Inga Saffron Reviews BCJ and TLP Project for The Inquirer

TLP would like to congratulate BCJ for the glowing review by Inquirer Architecture Critic, Inga Saffron, on their sophisticated glass building design for Midwood Investments at 15th and Walnut.  TLP is pleased to be teamed with BCJ for the lighting design of this iconic project.

Changing Skyline: New Cheesecake Factory at 15th and Walnut: A creamy-rich glass box

Inga Saffron, Inquirer Architecture Critic
Posted: Friday, March 8, 2013, 3:01 AM

What kind of building do you get when you cross the über-cool, urban minimalism of the Apple stores with the indulgent, diet-busting excess of the Cheesecake Factory restaurants?

Would you believe an architectural confection that is as visually sublime as it is intellectually rich?

I’ll admit that when I first heard that the popular suburban temple of caloric overload was touching down at 15th and Walnut Streets, the news didn’t exactly stoke my appetite for good design.
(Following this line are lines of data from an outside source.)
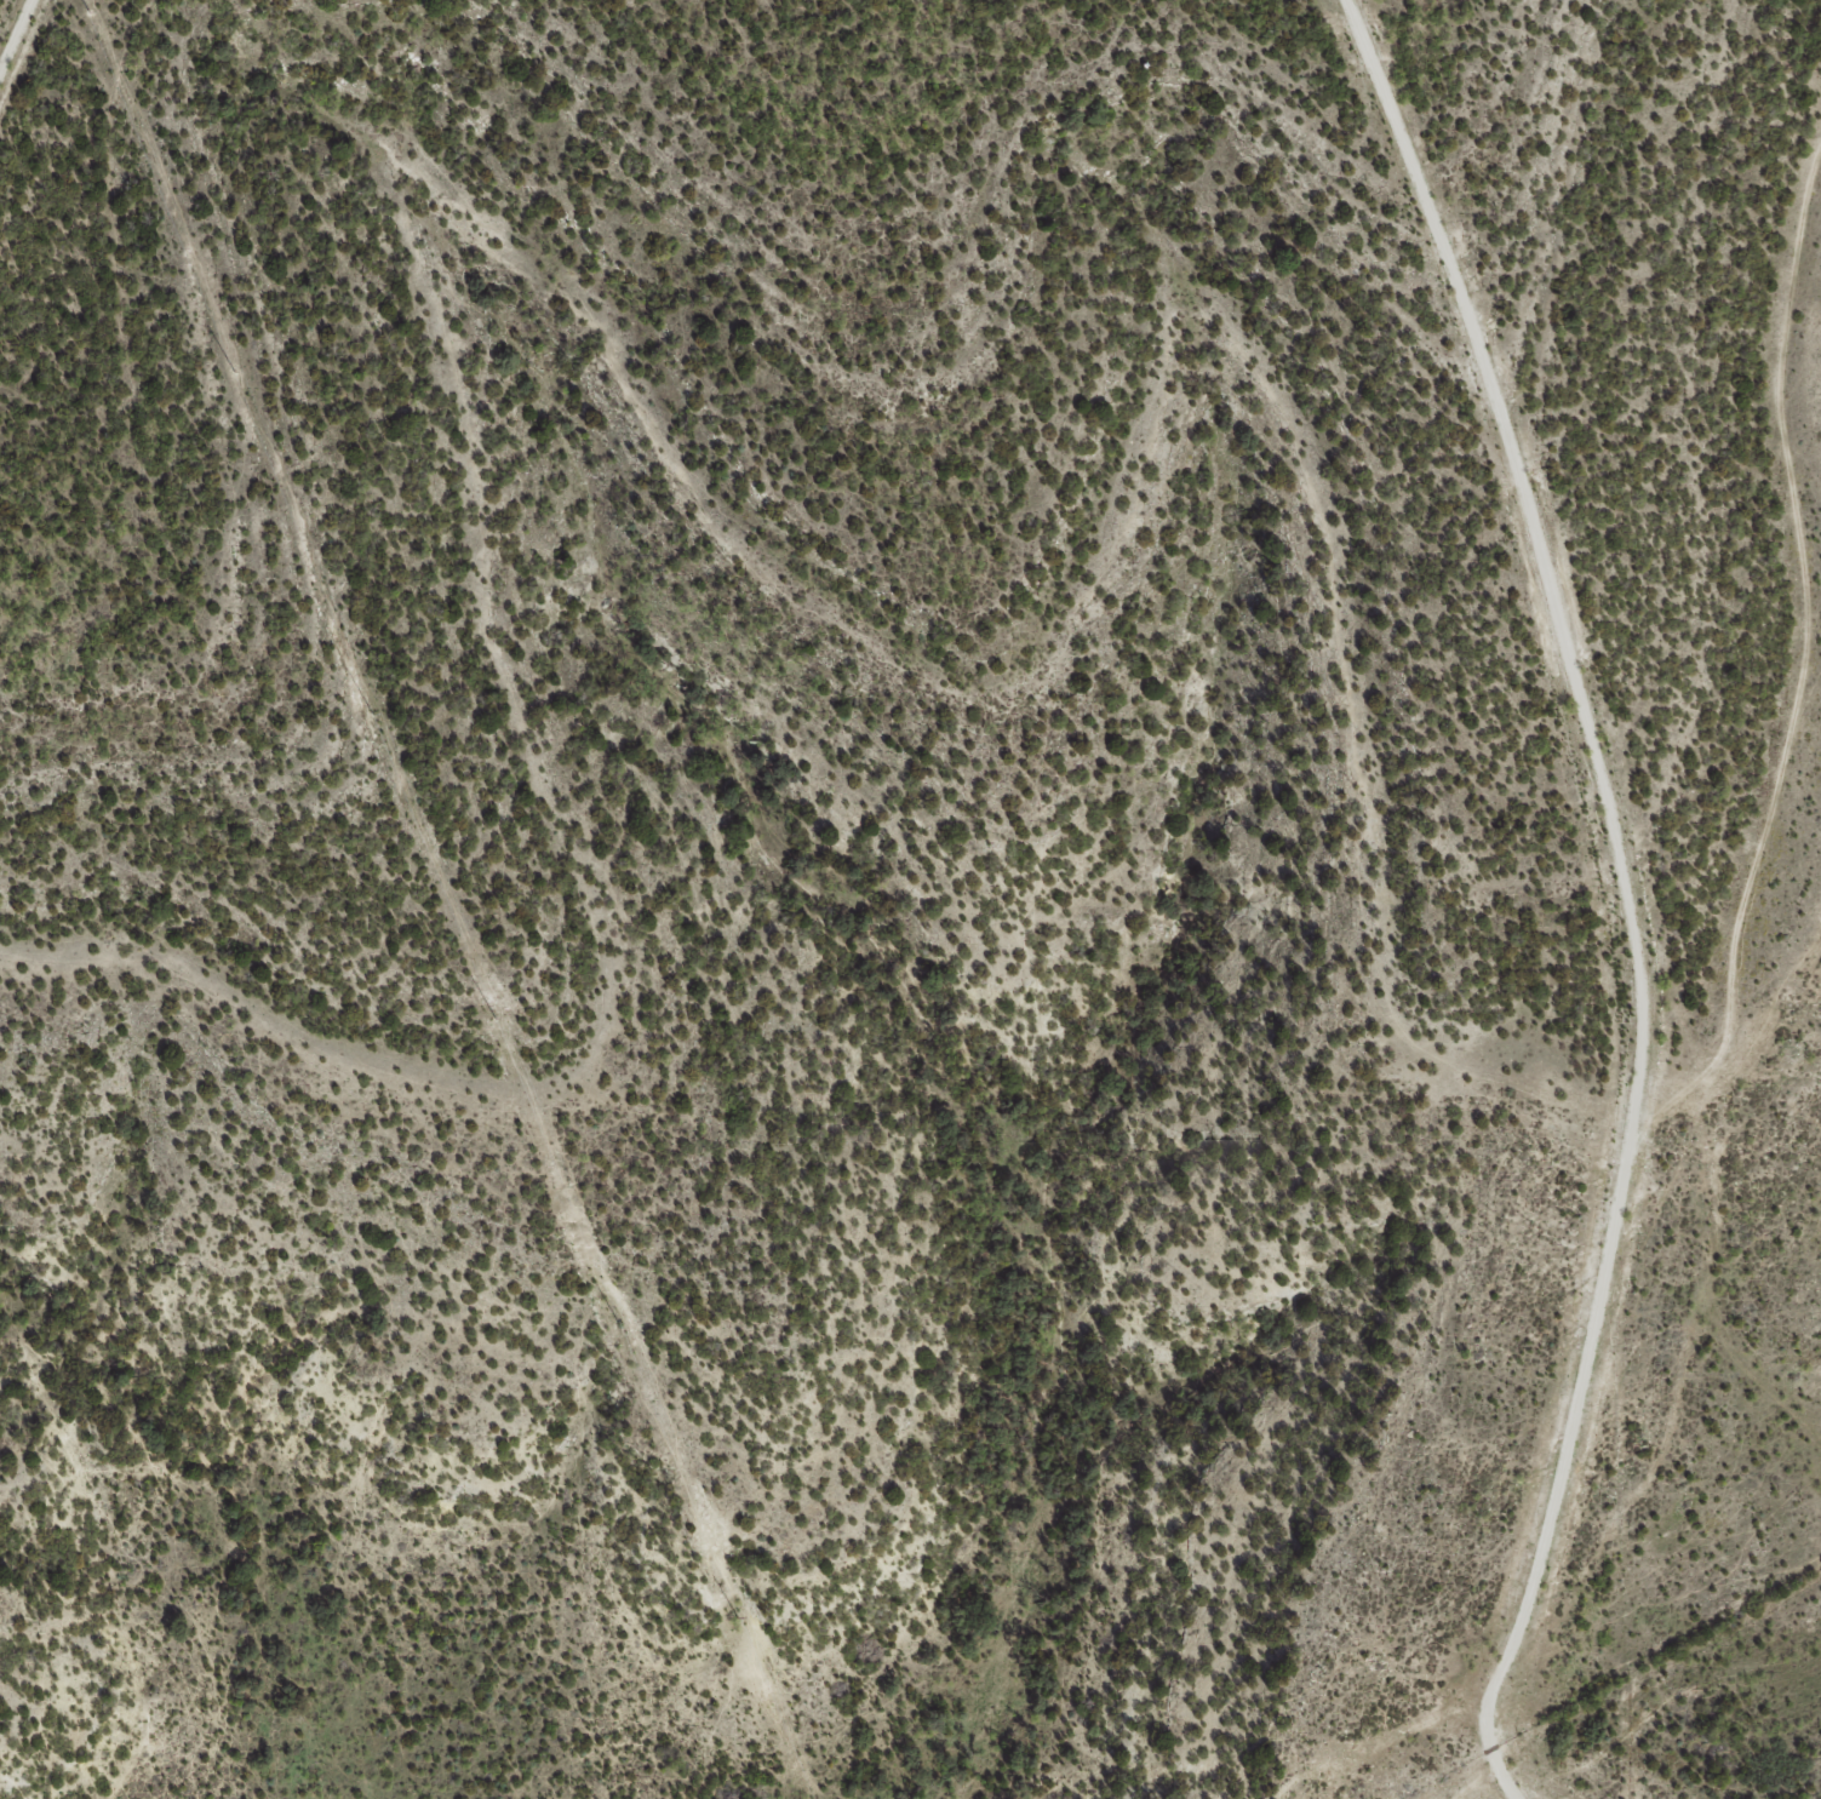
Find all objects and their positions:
power tower: (88, 13)
power tower: (233, 373)
power tower: (370, 714)
power tower: (494, 1016)
road: (1711, 1248)
power tower: (620, 1322)
power tower: (736, 1618)
road: (1640, 1705)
I imagined a generic box, done up in flat, lifeless stucco the color of American cheese, elbowing its way onto a corner that has been occupied for the better part of a century by three ordinary, but charming, commercial buildings.
But the architecture gods have smiled on Philadelphia.

When the Cheesecake Factory takes up residence here late next year, it will be one of several tenants in a dynamic new building designed by a top-notch firm, Bohlin Cywinski Jackson, which created Apple’s retail prototype and executes all its stores, including the one on Walnut Street. That BCJ’s building will house this particular dining chain is the least interesting thing about it.

Given the firm’s success with the famous – and now trademarked – Apple cube in Manhattan, some might be expecting a variation of that glass box here. But the architects, who work in BCJ’s Philadelphia office, have come up with something more gratifying: an original design that responds to its surroundings in a deeply informed way. Their sophisticated Philadelphia glass box promises to be one of the city’s finest new buildings.

It’s true that you can still see evidence of the Apple lineage in the three-story design, which received a green light last month from the zoning board. Like the New York cube, it is an all-glass, modernist building. But the similarities end there.

Because the New York cube is meant to appear as weightless as a lone soap bubble on its open plaza, it is supported by nearly invisible glass fins. In contrast, the Cheesecake building will be hemmed in by masonry heavyweights from the early 20th century. The designers, Frank Grauman and Andrew Moroz, knew their bantam of a building needed to convey a toughness and gravitas if it were to hold its own against such formidable neighbors.